Prediction Market Calculators
Free tools for smarter trading on Kalshi, Polymarket, and PredictIt.
Market Fees
See exactly how much each platform charges at any contract price. Compare Kalshi taker/maker fees, PredictIt’s profit fee, and Polymarket’s zero-fee structure side by side before you trade.
Vig & No-Vig
Calculate the vig (juice) baked into any market and find the true fair-value probability with the overround removed. Essential for spotting mispriced contracts.
Expected Value
Determine whether a trade has positive expected value given your estimated probability and the current market price. Know your edge before you enter.
Odds Converter
Convert instantly between American odds, decimal odds, and implied probability. Works for any prediction market, sportsbook, or exchange.
Parlay
Calculate combined odds, payouts, and ROI for multi-leg prediction market parlays. Enter each leg’s price and see your blended probability and return.
Net Profit
Estimate your actual take-home after platform fees and applicable taxes. See what you really make — not just what the contract pays out.

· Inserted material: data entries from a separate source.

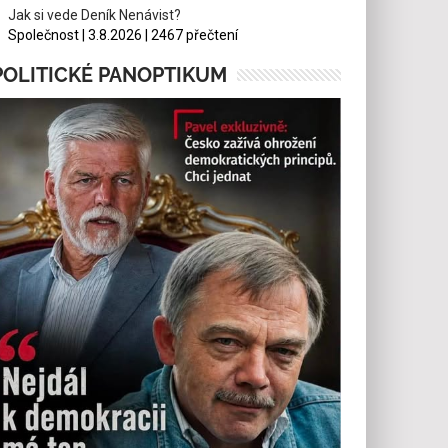
Jak si vede Deník Nenávist?
Společnost | 3.8.2026 | 2467 přečtení
POLITICKÉ PANOPTIKUM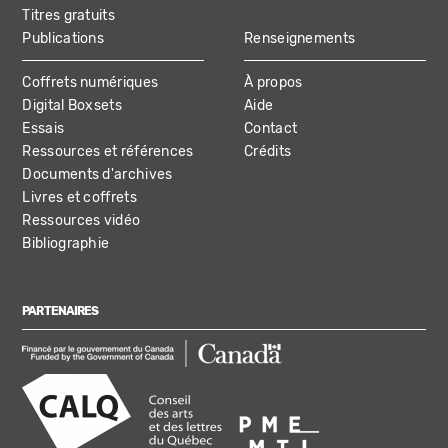
Titres gratuits
Publications
Renseignements
Coffrets numériques
À propos
Digital Boxsets
Aide
Essais
Contact
Ressources et références
Crédits
Documents d'archives
Livres et coffrets
Ressources vidéo
Bibliographie
PARTENAIRES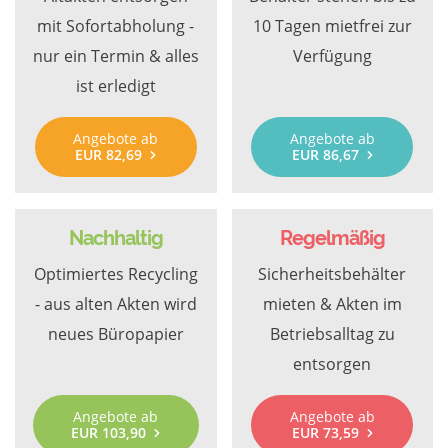
mit Sofortabholung -
10 Tagen mietfrei zur
nur ein Termin & alles
Verfügung
ist erledigt
Angebote ab
Angebote ab
EUR 82,69
EUR 86,67
Nachhaltig
Regelmäßig
Optimiertes Recycling
Sicherheitsbehälter
- aus alten Akten wird
mieten & Akten im
neues Büropapier
Betriebsalltag zu
entsorgen
Angebote ab
Angebote ab
EUR 103,90
EUR 73,59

What are prediction market calculators?
Prediction market calculators help traders quickly do the math that platforms don't surface for you — true fees, expected value, fair odds stripped of vig, and real net profit after taxes. Without these tools, you're trading on incomplete information.

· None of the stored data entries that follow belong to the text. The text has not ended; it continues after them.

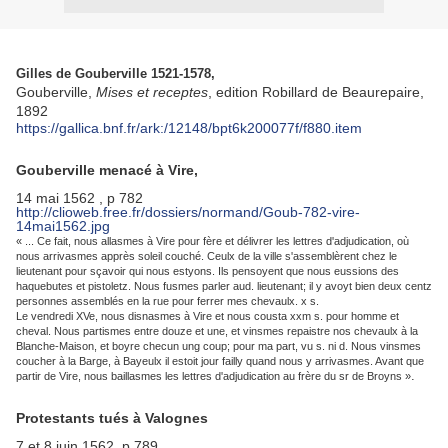
Gilles de Gouberville 1521-1578,
Gouberville,
Mises et receptes
, edition Robillard de Beaurepaire,
1892
https://gallica.bnf.fr/ark:/12148/bpt6k200077f/f880.item
Gouberville menacé à Vire,
14 mai 1562 , p 782
http://clioweb.free.fr/dossiers/normand/Goub-782-vire-
14mai1562.jpg
« ... Ce fait, nous allasmes à Vire pour fère et délivrer les lettres d'adjudication, où
nous arrivasmes apprès soleil couché. Ceulx de la ville s'assemblèrent chez le
lieutenant pour sçavoir qui nous estyons. Ils pensoyent que nous eussions des
haquebutes et pistoletz. Nous fusmes parler aud. lieutenant; il y avoyt bien deux centz
personnes assemblés en la rue pour ferrer mes chevaulx. x s.
Le vendredi XVe, nous disnasmes à Vire et nous cousta xxm s. pour homme et
cheval. Nous partismes entre douze et une, et vinsmes repaistre nos chevaulx à la
Blanche-Maison, et boyre checun ung coup; pour ma part, vu s. ni d. Nous vinsmes
coucher à la Barge, à Bayeulx il estoit jour failly quand nous y arrivasmes. Avant que
.
partir de Vire, nous baillasmes les lettres d'adjudication au frère du sr de Broyns »
Protestants tués à Valognes
7 et 8 juin 1562, p 789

Each platform has a different fee structure. Kalshi charges transaction fees on both taker and maker sides that vary by contract price. PredictIt takes 10% of profits. Polymarket currently charges nothing. A position that looks identical across platforms can have meaningfully different economics once fees are factored in. The Market Fees calculator normalizes this so you're comparing apples to apples.
The Vig and Expected Value calculators solve a different problem: market prices contain a built-in house edge that distorts the implied probabilities. No-vig math strips that out so you can see what the market actually thinks the fair probability is — and whether there's a gap between that and your own estimate.